WORK REQUIRED:
Filter the listing below for "Debe" and report every line that has it.

ENTRIES SUPPLIED:
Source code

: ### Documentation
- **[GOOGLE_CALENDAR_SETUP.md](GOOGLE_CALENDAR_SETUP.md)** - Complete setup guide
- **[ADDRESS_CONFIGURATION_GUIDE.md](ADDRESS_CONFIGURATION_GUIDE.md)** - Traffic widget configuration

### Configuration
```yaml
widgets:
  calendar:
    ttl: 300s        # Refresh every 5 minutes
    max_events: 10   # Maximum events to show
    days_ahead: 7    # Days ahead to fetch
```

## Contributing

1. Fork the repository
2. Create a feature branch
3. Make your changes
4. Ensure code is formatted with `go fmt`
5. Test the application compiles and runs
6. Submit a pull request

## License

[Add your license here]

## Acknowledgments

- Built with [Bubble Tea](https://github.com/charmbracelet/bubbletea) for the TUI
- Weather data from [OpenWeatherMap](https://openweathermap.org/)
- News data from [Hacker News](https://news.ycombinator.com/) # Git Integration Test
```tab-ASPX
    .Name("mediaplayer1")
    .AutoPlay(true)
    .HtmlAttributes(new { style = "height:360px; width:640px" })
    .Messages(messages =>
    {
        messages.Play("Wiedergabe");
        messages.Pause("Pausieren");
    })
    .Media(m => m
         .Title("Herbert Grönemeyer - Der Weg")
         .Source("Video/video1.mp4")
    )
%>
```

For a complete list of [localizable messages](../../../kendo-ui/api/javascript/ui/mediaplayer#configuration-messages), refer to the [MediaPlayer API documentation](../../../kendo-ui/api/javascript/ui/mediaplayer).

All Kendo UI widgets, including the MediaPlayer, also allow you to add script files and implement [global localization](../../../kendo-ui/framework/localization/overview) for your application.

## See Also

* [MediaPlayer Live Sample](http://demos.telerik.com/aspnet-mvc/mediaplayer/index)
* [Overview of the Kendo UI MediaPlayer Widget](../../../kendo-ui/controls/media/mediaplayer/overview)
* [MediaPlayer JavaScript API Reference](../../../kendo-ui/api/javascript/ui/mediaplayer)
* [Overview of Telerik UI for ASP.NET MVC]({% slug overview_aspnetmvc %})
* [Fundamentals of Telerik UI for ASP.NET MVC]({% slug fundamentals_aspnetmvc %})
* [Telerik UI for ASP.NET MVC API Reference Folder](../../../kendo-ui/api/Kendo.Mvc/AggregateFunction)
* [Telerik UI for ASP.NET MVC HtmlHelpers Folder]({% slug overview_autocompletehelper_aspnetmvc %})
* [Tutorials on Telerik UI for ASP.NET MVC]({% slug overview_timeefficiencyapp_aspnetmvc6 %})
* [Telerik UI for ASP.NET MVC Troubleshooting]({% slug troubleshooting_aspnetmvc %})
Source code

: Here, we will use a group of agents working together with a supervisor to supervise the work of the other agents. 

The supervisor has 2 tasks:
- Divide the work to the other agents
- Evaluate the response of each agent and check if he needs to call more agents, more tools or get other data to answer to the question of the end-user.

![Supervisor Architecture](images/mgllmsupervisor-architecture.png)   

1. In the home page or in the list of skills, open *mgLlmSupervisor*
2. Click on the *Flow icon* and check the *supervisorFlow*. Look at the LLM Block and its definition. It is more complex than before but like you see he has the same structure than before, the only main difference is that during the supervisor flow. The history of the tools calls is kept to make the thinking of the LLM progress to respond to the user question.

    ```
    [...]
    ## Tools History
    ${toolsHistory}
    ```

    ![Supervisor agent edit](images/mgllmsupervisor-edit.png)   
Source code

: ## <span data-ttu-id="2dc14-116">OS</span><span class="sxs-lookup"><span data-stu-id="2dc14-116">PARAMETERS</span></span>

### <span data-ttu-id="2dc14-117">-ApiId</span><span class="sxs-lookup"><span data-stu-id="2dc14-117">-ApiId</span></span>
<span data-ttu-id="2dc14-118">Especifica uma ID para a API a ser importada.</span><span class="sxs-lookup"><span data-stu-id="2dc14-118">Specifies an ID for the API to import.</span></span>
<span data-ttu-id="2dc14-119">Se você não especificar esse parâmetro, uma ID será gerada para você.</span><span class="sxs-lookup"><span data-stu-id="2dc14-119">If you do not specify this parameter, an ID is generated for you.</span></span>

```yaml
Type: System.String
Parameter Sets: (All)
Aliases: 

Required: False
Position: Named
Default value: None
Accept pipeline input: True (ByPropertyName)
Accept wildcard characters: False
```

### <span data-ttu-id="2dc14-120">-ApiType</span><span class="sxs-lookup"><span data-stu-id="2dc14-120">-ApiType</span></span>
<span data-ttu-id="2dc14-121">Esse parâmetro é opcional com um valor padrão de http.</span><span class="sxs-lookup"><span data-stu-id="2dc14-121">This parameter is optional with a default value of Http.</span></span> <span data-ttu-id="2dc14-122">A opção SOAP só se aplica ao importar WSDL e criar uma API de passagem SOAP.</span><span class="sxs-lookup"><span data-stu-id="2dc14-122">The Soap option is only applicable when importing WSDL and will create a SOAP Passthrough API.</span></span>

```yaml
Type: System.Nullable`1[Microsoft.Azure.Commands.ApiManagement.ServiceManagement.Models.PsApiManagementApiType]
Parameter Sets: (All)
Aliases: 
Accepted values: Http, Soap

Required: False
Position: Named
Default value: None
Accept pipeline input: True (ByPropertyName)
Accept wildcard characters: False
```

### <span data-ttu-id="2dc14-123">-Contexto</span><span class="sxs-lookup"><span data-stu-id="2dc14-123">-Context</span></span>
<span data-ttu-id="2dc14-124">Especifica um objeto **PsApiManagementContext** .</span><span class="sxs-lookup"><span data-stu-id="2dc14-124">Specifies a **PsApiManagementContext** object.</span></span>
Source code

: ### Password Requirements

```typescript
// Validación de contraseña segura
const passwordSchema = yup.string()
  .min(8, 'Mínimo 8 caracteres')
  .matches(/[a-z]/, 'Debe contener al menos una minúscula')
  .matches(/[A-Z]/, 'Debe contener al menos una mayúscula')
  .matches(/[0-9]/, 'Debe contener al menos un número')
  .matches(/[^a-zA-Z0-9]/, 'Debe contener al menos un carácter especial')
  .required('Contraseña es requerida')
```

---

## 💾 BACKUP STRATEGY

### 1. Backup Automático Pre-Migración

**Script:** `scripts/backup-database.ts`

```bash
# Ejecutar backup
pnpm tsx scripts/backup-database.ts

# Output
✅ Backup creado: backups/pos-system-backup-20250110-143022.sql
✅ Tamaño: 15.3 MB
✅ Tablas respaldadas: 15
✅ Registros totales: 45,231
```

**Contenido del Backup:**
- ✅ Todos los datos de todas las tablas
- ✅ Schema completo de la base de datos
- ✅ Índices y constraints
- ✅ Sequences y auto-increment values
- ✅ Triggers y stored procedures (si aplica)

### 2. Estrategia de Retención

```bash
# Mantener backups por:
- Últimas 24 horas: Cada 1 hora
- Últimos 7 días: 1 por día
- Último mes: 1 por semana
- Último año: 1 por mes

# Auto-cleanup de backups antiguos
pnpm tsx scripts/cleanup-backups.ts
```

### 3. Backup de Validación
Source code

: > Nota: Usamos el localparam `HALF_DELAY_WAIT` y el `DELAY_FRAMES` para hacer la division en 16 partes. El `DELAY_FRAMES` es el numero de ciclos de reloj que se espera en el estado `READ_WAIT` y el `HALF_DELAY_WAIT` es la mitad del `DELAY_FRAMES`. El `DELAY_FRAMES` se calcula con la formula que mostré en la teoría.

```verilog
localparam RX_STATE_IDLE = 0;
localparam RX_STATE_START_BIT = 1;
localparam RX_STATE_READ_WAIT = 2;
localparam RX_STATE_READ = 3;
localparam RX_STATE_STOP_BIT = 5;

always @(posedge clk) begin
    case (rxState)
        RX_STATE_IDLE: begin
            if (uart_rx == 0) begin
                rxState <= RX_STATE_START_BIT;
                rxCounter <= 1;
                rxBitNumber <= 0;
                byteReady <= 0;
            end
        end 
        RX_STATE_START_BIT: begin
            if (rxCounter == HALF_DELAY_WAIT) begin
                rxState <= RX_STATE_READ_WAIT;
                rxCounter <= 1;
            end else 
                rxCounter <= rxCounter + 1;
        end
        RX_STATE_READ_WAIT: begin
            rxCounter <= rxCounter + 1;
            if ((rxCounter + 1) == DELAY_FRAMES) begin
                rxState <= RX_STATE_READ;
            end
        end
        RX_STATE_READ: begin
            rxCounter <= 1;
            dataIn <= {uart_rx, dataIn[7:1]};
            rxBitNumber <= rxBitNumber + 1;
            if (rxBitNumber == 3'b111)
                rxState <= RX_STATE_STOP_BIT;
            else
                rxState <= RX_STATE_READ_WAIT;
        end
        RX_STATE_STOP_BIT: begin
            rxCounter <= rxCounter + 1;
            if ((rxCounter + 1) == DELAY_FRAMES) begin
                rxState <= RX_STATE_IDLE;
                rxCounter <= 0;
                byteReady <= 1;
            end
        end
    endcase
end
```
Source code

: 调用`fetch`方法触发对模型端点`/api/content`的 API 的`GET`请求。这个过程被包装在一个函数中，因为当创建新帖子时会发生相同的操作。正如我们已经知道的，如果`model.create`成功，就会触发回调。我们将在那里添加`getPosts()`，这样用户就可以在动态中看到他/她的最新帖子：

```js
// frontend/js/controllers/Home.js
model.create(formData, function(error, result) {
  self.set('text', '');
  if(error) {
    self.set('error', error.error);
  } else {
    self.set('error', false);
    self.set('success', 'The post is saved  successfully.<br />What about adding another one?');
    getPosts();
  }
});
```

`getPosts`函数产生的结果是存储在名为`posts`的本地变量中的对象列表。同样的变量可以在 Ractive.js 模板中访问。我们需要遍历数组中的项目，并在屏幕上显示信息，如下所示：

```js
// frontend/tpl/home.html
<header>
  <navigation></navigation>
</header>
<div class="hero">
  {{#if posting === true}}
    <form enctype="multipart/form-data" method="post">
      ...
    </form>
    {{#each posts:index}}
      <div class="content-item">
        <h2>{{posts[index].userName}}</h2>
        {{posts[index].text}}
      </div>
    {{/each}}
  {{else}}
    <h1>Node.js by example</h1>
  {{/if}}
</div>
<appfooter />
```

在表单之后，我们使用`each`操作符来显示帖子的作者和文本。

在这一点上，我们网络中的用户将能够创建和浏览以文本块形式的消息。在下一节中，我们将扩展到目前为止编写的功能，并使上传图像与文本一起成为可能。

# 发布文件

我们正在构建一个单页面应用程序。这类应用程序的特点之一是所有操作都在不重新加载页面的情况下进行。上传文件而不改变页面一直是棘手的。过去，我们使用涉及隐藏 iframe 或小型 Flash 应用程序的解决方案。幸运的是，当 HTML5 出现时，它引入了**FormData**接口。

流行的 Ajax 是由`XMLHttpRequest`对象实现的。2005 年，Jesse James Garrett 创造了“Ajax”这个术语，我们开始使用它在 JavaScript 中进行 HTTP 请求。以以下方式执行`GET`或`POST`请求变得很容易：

RESULT OF THIS EXERCISE:
  .matches(/[a-z]/, 'Debe contener al menos una minúscula')
  .matches(/[A-Z]/, 'Debe contener al menos una mayúscula')
  .matches(/[0-9]/, 'Debe contener al menos un número')
  .matches(/[^a-zA-Z0-9]/, 'Debe contener al menos un carácter especial')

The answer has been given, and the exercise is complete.